EXTRACT:
[yocto] in kernel manual, should pick another example for KMACHINE

Rifenbark, Scott M scott.m.rifenbark at intel.com
Thu Mar 5 08:56:46 PST 2015


I like Nathan's suggestion for the text.  Can someone explain to me though why emenlow is not a good example here?  In the linux-yocto_3.14.bbappend file, KMACHINE_emenlow-noemgd is set equal to "emenlow".  Isn't this equating emenlow-noemgd and emenlow?  I am probably mis-understanding it so I could use some further explanation. 

Thanks, 
Scott

>-----Original Message-----
>From: yocto-bounces at yoctoproject.org [mailto:yocto-
>bounces at yoctoproject.org] On Behalf Of Nathan Rossi
>Sent: Thursday, March 05, 2015 5:48 AM
>To: Robert P. J. Day
>Cc: Yocto discussion list
>Subject: Re: [yocto] in kernel manual, should pick another example for
>KMACHINE
>
>On Thu, Mar 5, 2015 at 10:03 PM, Robert P. J. Day <rpjday at crashcourse.ca>
>wrote:
>>
>>   in section 3.2 of the kernel dev manual, there is a discussion of
>> KMACHINE and how it is *typically* set to the same value as MACHINE,
>> but there are cases where that might not be true; however, the example
>> used to demonstrate this -- emenlow and emenlow-noemgd -- doesn't
>seem
>> appropriate as there is no "emenlow" machine definition file anymore
>> in meta-intel. AFAICT, all of those non-noemgd machine definitions are
>> gone.
>>
>>   in all the layers i have checked out, the only layer where i see
>> KMACHINE covering a number of MACHINE values is meta-xilinx
>> (zynq-based machines). it sounds picky but, when demonstrating some
>> concept, i think it's important that examples used actually exist in
>> the code base in case people want to check.

SUPPLIED DATA:
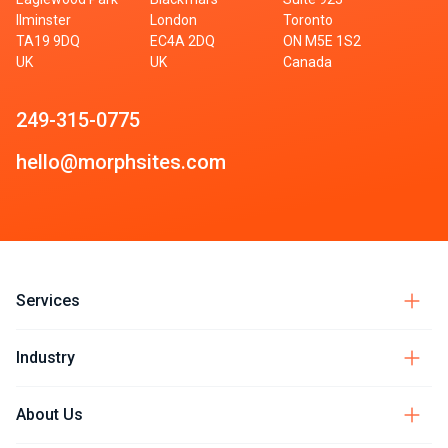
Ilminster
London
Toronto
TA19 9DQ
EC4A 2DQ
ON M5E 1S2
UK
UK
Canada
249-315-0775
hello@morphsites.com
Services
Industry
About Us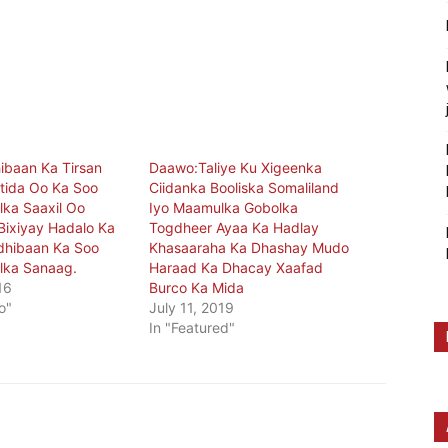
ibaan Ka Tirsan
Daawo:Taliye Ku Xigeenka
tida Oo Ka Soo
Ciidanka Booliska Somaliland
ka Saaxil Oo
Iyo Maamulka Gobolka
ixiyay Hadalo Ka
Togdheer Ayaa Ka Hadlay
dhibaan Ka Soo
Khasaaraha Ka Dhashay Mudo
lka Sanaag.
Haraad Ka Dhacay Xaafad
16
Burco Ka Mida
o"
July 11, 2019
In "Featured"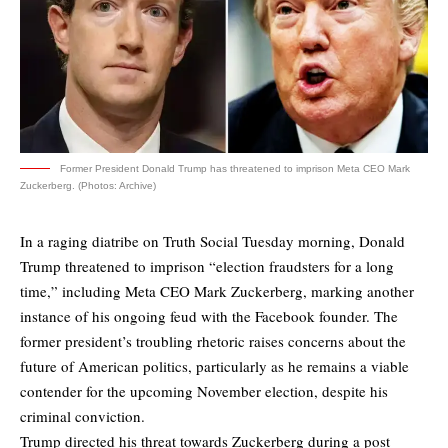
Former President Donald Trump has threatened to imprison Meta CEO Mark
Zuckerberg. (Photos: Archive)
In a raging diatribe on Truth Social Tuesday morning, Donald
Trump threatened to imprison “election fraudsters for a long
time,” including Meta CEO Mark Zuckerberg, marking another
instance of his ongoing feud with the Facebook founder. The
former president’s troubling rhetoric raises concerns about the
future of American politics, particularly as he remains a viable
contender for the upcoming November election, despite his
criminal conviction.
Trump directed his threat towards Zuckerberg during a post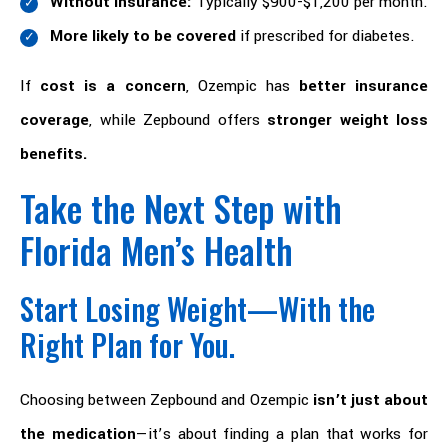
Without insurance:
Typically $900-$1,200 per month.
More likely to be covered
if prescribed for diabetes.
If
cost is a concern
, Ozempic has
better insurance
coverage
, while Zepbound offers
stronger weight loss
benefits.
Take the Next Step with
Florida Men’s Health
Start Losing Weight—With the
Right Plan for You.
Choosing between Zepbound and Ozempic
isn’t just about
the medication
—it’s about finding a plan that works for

WORK REQUEST:
Answer from the email:
1. Which file does Scott name as setting KMACHINE_emenlow-noemgd equal to "emenlow"?
2. Which section of the kernel dev manual discusses KMACHINE?
3. Which layer is reported as the only one where KMACHINE covers a number of MACHINE values?

ANSWER BOX:
1. The linux-yocto_3.14.bbappend file.
2. Section 3.2.
3. meta-xilinx.